ちなみに、「アゼルヴリス」 とは古英語で 「尊き平和」 という意味。
戦乱の時代、彼の両親は 「平和な国をつくってほしい」 との願いを込めて名付けたのかもしれませんね。
願いに反して? 本人は戦好きでしたが……(苦笑)

デグザスタンの戦い

603年、アゼルヴリスの侵攻に危機を感じたダル・リアダの王アイダン・マク・ガブランが各国に呼び掛けて兵を集め、バーニシアに対し巨大で強力な同盟軍を組織。英国史上に名を残す、デグザスタンの戦いです。

スコットランド南部の何処かで起こったこの戦いで、アゼルヴリスは寡兵でもってダル・リアダとその同盟軍を壊滅的に打ち破り、勝利を得ました。アイダン王の軍勢は大部分が殺され、王自身は逃亡したそうです。

デグザスタンの戦いでの勝利はアゼルヴリスの勇名をとどろかせることになりましたが、弟のテオドバルドを戦死させてしまったことで、彼にとっても高くついた勝利でした。
ブリトン人たちは、次々に国境線を塗り替えてゆくアゼルヴリスを 「Flesaur」 (ねじ曲げる者) と呼んだそうです。

その後、北部の国々とは協定を結んだようで、ダル・リアダとピクトランド (スコットランド北東部にあったピクト人の王国) は後年、バーニシアからの王族の亡命を受け容れています。
ダル・リアダはともかく、ピクトランドは何故かというと、アゼルヴリスの最初の妻ベバはピクトの王女だったという説があるのです。
おそらく、政略結婚ですね。

とはいえ、アゼルヴリスはこの妃をとても愛していたようで、バーニシアの都は元々ブリトン人の言葉で 「ディン・グァリエ」 という名だったのを、「ベバンバラ」 (ベバンバラ、ベバンバーグ → 後にバンバラ、「ベバの砦」 の意味) に改めました。
ただし、彼は604年頃、隣国デイアラの王女アクハと再婚しているので、ベバは早くに亡くなったのだろうと思われます。
(ベバとの間にエアンヴリスという名の息子がいます)

隣国デイアラを併合、ノーサンブリア王国の基礎をつくる

ブリトン人の国々を制圧したアゼルヴリスの野心は、次に同朋アングル人の国に向けられました。
隣国デイアラです。
604年頃、デイアラの王アゼルリクが急死し(病死説、暗殺説などあり)、アゼルヴリスは王の姪アクハと再婚(もしくはデイアラを征服してアクハと結婚)。それにより、アゼルヴリスはバーニシアとデイアラを統合、ノーサンブリア王を名乗りました。アクハとの間に、彼は7人の子供(息子6人、娘1人)をもうけています。結婚生活が12年間だったことを考えれば、夫婦仲はきっと良かったのでしょう。

ところで、デイアラの王族に重要な人物が2人いました。
アクハの弟エドウィンと、甥にあたるヘレリクです。
彼らはアゼルヴリスの追跡を逃れるため、亡命を余儀なくされました。

■ 提供された記録:
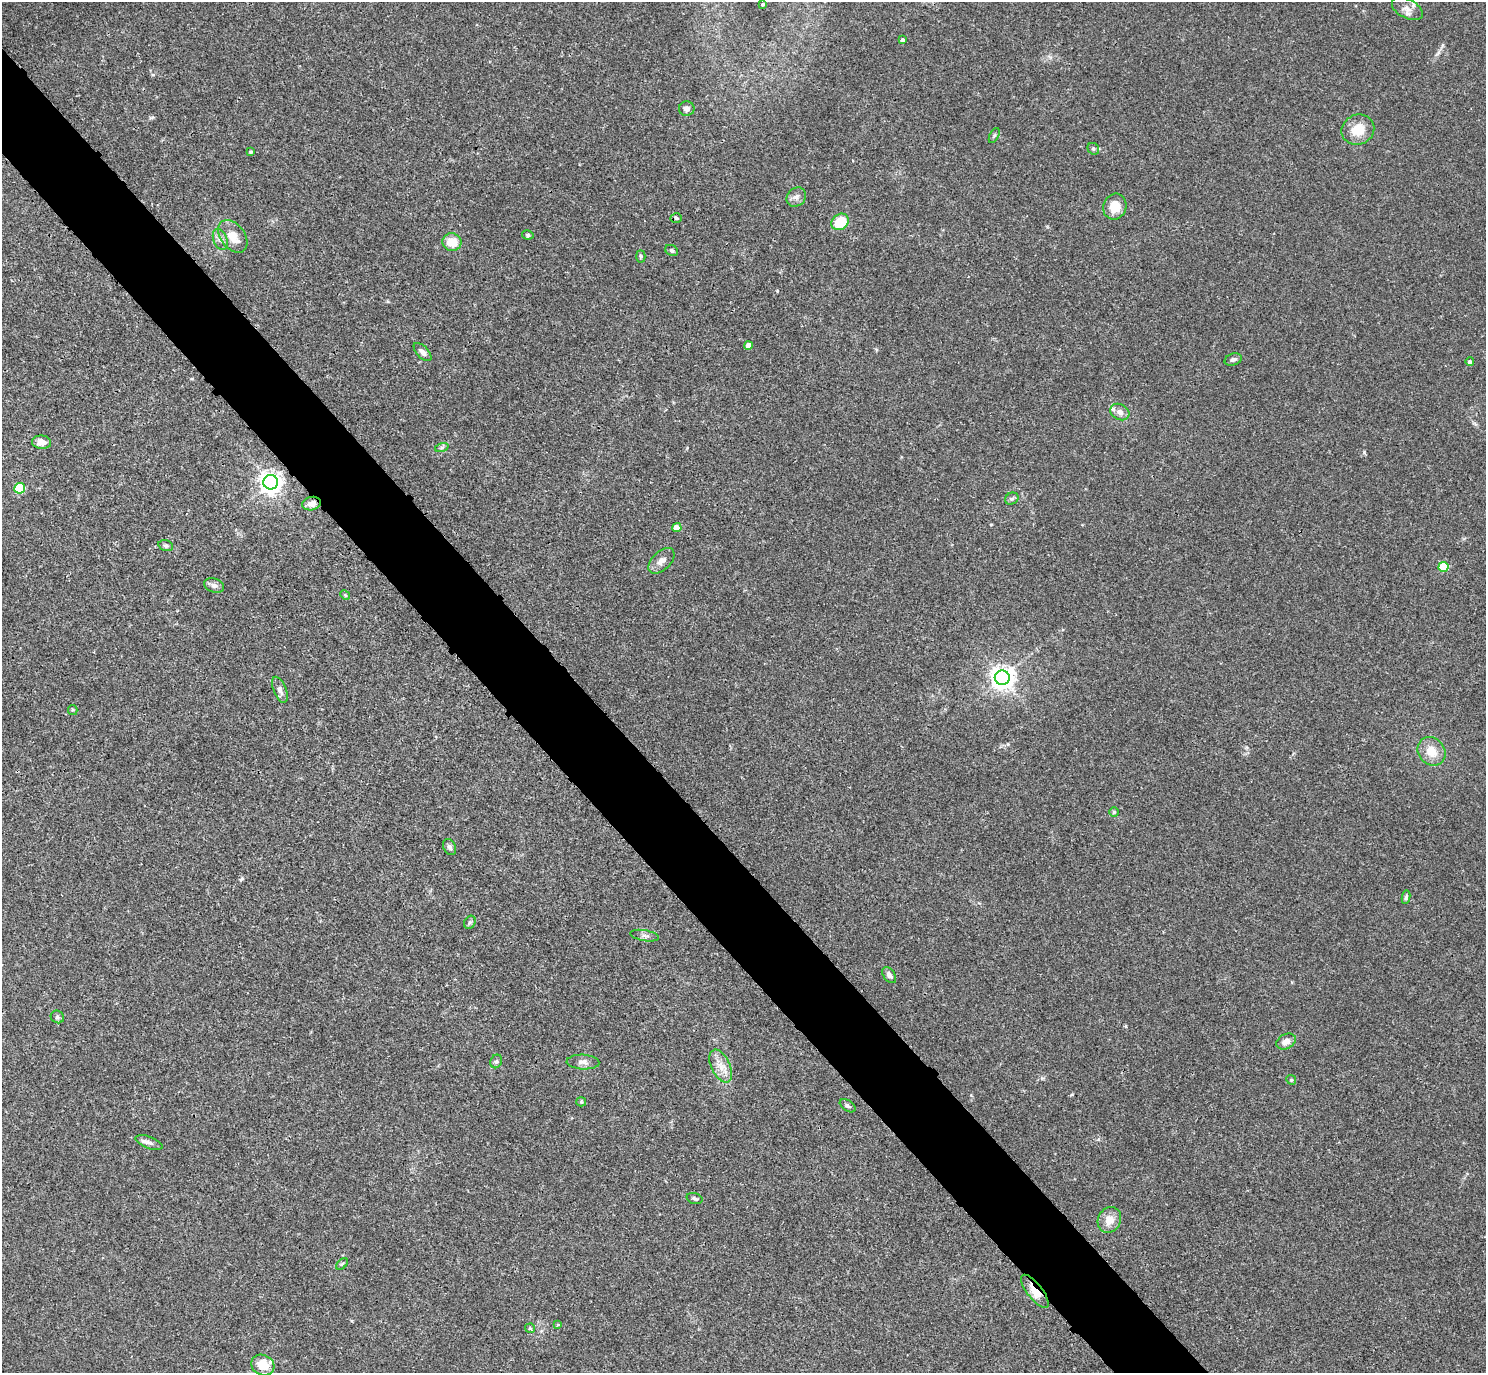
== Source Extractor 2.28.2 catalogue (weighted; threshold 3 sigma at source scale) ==
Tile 11 of 4 x 4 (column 3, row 3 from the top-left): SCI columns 2993-4476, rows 1689-3059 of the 5981 x 5978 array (HDU 1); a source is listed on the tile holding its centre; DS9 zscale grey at full resolution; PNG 1488 x 1375 px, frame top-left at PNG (2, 2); each listed source drawn as its Kron ellipse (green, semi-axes under 4 px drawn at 4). Shown black and unused: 6% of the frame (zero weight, under 3 of 4 exposures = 2% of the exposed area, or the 3 px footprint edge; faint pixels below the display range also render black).
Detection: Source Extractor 2.28.2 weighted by HDU 2 'WHT'; one run over the whole footprint, this tile lists its part. Background 0.0261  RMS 0.0024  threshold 0.0106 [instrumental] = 3 sigma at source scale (4.5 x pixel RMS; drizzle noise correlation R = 1.50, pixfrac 1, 0.05/0.05 arcsec/px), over >= 5 px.
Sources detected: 63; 2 inside a brighter listed object's ellipse — not listed separately; the other 61 listed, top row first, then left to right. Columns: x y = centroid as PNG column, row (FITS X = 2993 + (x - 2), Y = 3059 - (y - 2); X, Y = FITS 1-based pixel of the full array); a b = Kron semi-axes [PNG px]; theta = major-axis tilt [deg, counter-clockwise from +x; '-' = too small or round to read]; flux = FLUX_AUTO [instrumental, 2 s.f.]
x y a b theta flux
763 4 3 3 - 0.39
1407 9 17 9 -28 1.8
902 40 4 4 - 0.79
687 109 8 7 - 0.99
1358 130 17 15 21 4.7
994 136 8 4 63 0.37
1093 149 6 5 - 0.48
251 152 4 4 - 0.42
796 197 10 9 - 1.2
1115 207 13 11 69 3.8
676 218 5 4 - 0.44
840 222 9 7 36 6.8
528 235 6 4 -13 0.39
233 236 18 12 -53 3.9
220 239 11 7 -69 1.1
452 242 9 8 - 3.7
672 251 7 5 -31 0.5
641 256 6 4 -87 0.36
748 345 4 4 - 1.7
423 352 11 5 -46 0.94
1233 359 9 6 18 0.66
1470 362 4 4 - 0.6
1120 412 10 8 -28 1.3
41 442 9 6 -6 2.1
442 447 7 4 19 0.45
271 482 7 7 - 180
20 488 5 5 - 14
1012 499 7 5 30 0.54
311 504 9 6 12 1.5
677 528 5 4 - 2.8
166 546 7 5 -17 0.45
661 561 16 9 45 1.7
1444 567 5 5 - 11
214 586 10 7 -18 0.93
345 595 5 4 - 0.26
1002 678 7 7 - 200
280 690 14 6 -68 1.1
73 710 5 4 - 0.3
1432 751 15 13 -49 3.7
1114 812 5 5 - 0.32
450 847 8 6 -63 0.72
1406 897 7 4 81 0.46
470 922 7 5 61 0.43
644 936 14 5 -10 0.86
889 975 9 5 -54 0.94
57 1017 7 6 - 0.54
1286 1041 10 7 26 1.5
496 1061 7 5 67 0.47
583 1062 16 7 -3 1.3
721 1066 17 9 -64 2.7
1291 1080 5 4 - 0.32
581 1102 5 4 - 0.29
848 1106 9 5 -35 0.57
149 1143 14 6 -21 1
695 1198 8 5 -17 0.51
1109 1220 13 11 62 2.7
342 1264 7 4 45 0.41
1035 1291 20 7 -52 3.4
558 1325 3 3 - 0.28
530 1328 5 4 - 0.31
263 1365 12 10 -26 4.4
Overlapping masked pixels (flux is a lower limit): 2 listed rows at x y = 311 504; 1035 1291
Unlisted compact peaks at least as high as the median listed source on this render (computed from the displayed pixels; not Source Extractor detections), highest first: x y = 1364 452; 777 291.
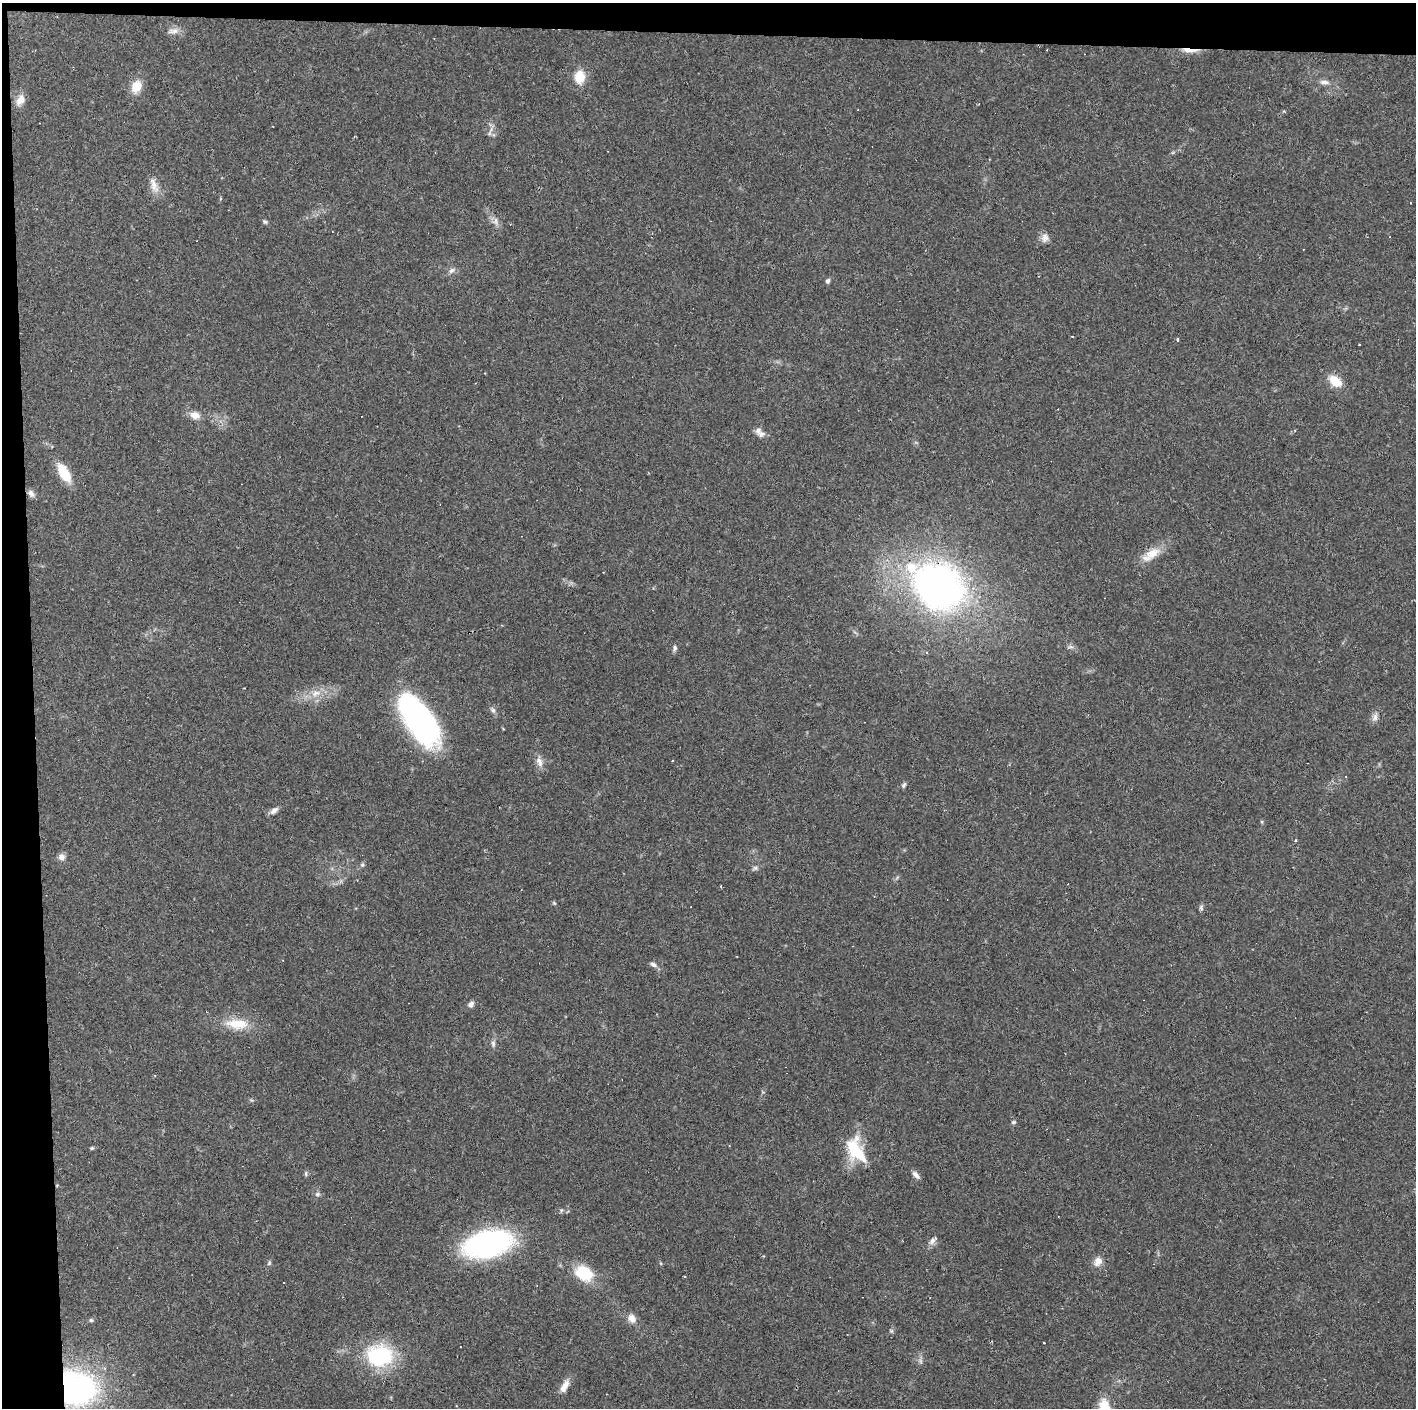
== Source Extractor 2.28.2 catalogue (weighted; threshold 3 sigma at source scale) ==
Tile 1 of 3 x 3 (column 1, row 1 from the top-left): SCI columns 1-1414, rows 2813-4218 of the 4243 x 4220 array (HDU 1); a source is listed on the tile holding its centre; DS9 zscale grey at full resolution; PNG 1418 x 1410 px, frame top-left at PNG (2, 3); no overlay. Shown black and unused: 4% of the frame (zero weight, under 2 of 3 exposures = <1% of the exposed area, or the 3 px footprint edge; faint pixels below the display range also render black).
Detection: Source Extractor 2.28.2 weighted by HDU 2 'WHT'; one run over the whole footprint, this tile lists its part. Background 0.0866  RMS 0.0065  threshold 0.0292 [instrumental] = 3 sigma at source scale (4.5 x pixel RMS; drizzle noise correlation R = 1.50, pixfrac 1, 0.05/0.05 arcsec/px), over >= 5 px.
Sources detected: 78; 11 cosmic-ray / hot-pixel residue — not listed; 2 inside a brighter listed object's ellipse — not listed separately; the other 65 listed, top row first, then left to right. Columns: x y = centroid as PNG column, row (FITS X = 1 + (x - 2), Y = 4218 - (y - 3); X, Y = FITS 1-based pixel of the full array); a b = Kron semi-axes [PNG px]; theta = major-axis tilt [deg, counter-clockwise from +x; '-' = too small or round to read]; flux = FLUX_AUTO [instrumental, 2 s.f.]
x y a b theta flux
173 31 16 7 7 3.9
1190 50 25 5 -4 6.2
580 77 13 10 87 13
1324 82 12 6 -8 3.1
136 86 16 12 66 8.9
20 100 15 10 57 5.4
490 133 10 4 77 1.7
154 185 23 9 -71 6.1
496 221 11 6 -81 2.9
265 222 7 5 -31 1.3
1045 238 13 9 82 3.8
451 270 9 6 39 2.2
1039 276 4 3 - 0.46
828 281 6 5 - 1.6
1072 336 3 2 - 0.65
1177 339 4 3 - 1
1359 345 3 3 - 1.8
1335 381 17 10 -37 11
195 415 12 9 -18 5.6
761 434 10 8 16 2.7
64 473 15 8 -59 24
31 494 11 7 -50 2.8
1151 554 30 12 34 12
938 586 49 40 -30 280
1071 647 8 4 -1 1.5
674 648 8 6 78 1.7
926 652 4 3 - 0.98
316 693 15 8 12 7.1
493 710 9 6 -54 2
1375 717 12 7 69 2.9
419 720 55 24 -56 170
672 760 3 2 - 0.7
539 762 15 8 -76 4.4
904 785 8 5 53 1.3
274 810 12 7 39 2.9
1262 822 6 3 -72 0.71
61 857 9 8 - 3.1
362 865 6 5 - 1.1
755 868 7 6 - 1.5
554 903 6 4 -45 0.82
653 965 10 5 -26 2.2
471 1004 8 6 49 2.4
237 1024 32 14 -4 16
493 1043 10 5 -89 2
251 1100 6 4 -44 0.85
1013 1122 6 5 - 1.1
92 1148 5 4 - 0.83
856 1150 32 18 -62 29
306 1174 8 4 83 1.1
916 1175 11 6 -49 2.8
317 1194 8 5 27 1.5
932 1240 13 6 44 3
488 1243 32 17 13 200
1098 1261 13 10 52 5.1
269 1263 7 4 66 1.1
584 1273 21 16 -28 23
632 1318 12 10 -49 4.8
91 1320 6 5 - 1.2
891 1331 6 5 - 0.97
460 1347 3 3 - 1.7
380 1356 30 24 -3 52
921 1361 7 4 72 1.4
565 1386 17 8 59 5.8
76 1388 38 33 -33 150
1104 1406 21 15 -58 15
Overlapping masked pixels (flux is a lower limit): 2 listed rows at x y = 1190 50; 76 1388
Isophote crosses this tile's border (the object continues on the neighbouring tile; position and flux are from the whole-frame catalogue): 2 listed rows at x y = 76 1388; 1104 1406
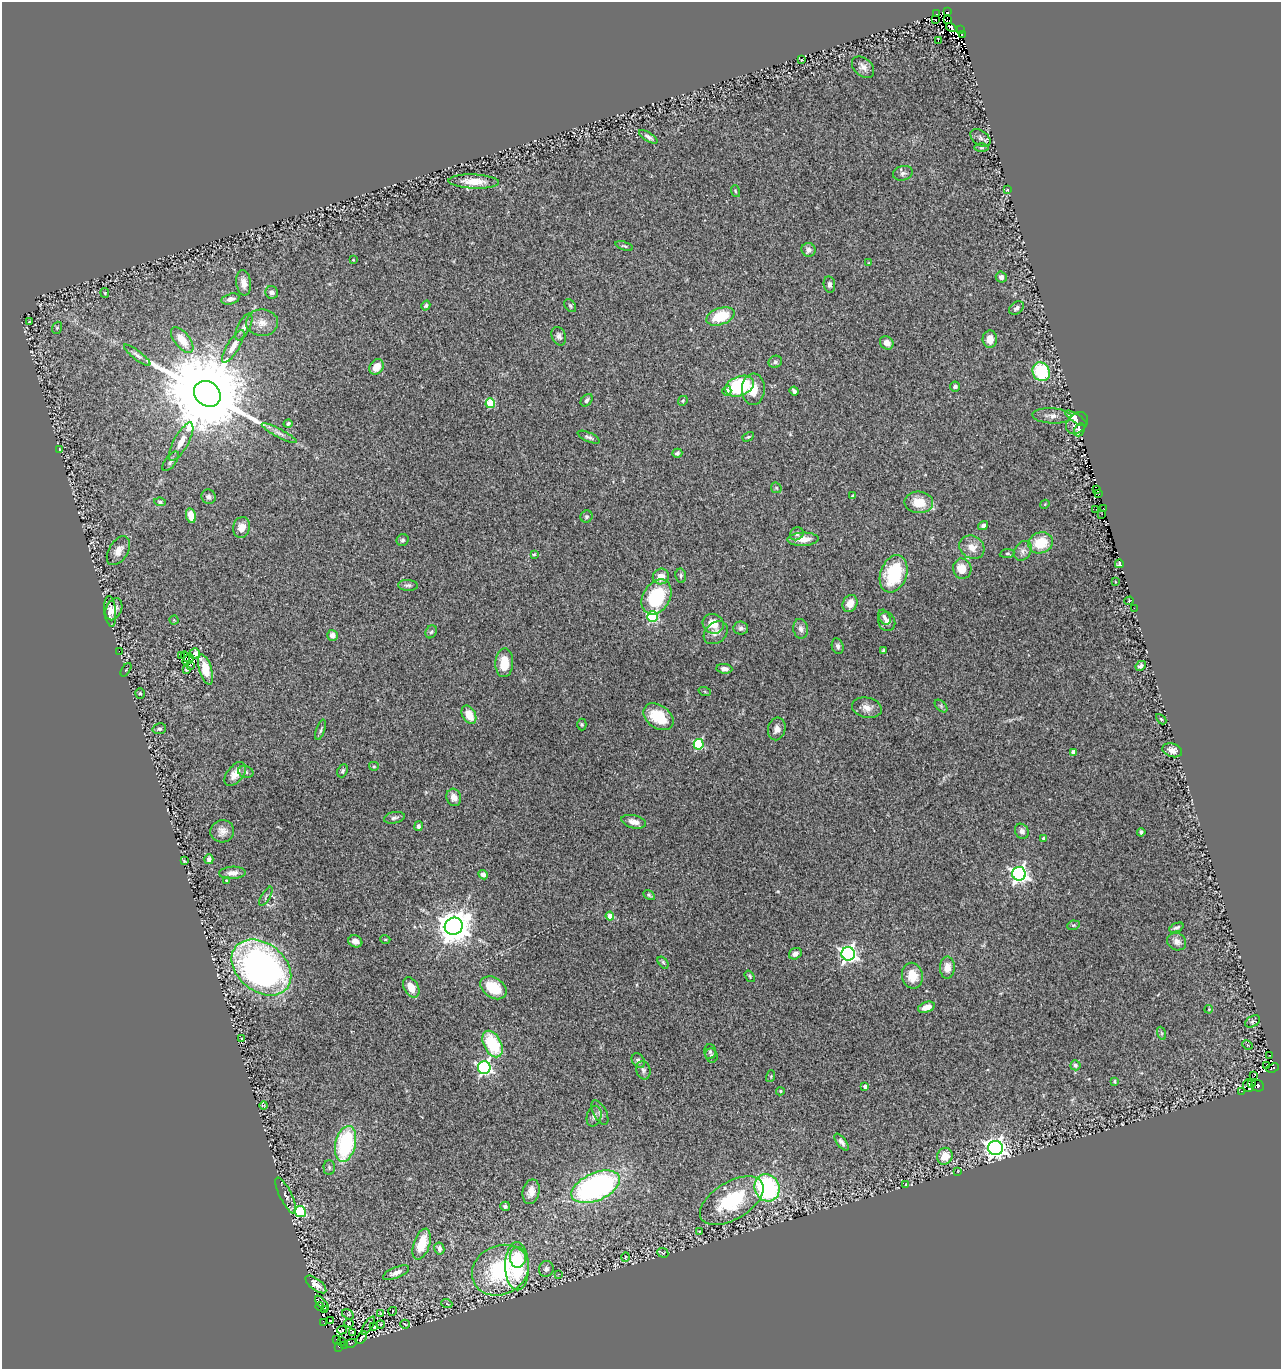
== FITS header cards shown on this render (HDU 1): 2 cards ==
NAXIS1  =                 1279
NAXIS2  =                 1367

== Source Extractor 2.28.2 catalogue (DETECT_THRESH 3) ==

■ 課題一覧:
[1] アゼルヴリスの文章について、次の問いに答えてください。
(a) 「アゼルヴリス」は古英語でどういう意味ですか。
(b) デグザスタンの戦いは何年に起こりましたか。
(c) アゼルヴリスはアクハとの間に何人の子供をもうけましたか。
[2] 次の各文はアゼルヴリスの文章の内容と一致しますか。「はい」か「いいえ」で答え、判断の根拠となる本文の語句をそのまま引用してください。
(a) デグザスタンの戦いで、アゼルヴリスの弟が戦死した。
(b) アゼルヴリスは、バーニシアの都の名を「ディン・グァリエ」に改めた。
(c) アクハは、デイアラの王アゼルリクの姪だった。
[3] アゼルヴリスの文章のうち、"願いに反して? 本人は戦好きでしたが……(苦笑)"から"部分が殺され、王自身は逃亡したそうです。"までを、一字一句変えずにすべて書き写してください。
これらの記録は本文とは別の資料です。

■ 課題ごとの解答:
[1]
(a) 「尊き平和」という意味です。
(b) 603年です。
(c) 7人(息子6人、娘1人)です。

[2]
(a) はい。「弟のテオドバルドを戦死させてしまった」
(b) いいえ。「バーニシアの都は元々ブリトン人の言葉で 「ディン・グァリエ」 という名だった」
(c) はい。「王の姪アクハ」

[3]
願いに反して? 本人は戦好きでしたが……(苦笑)

デグザスタンの戦い

603年、アゼルヴリスの侵攻に危機を感じたダル・リアダの王アイダン・マク・ガブランが各国に呼び掛けて兵を集め、バーニシアに対し巨大で強力な同盟軍を組織。英国史上に名を残す、デグザスタンの戦いです。

スコットランド南部の何処かで起こったこの戦いで、アゼルヴリスは寡兵でもってダル・リアダとその同盟軍を壊滅的に打ち破り、勝利を得ました。アイダン王の軍勢は大部分が殺され、王自身は逃亡したそうです。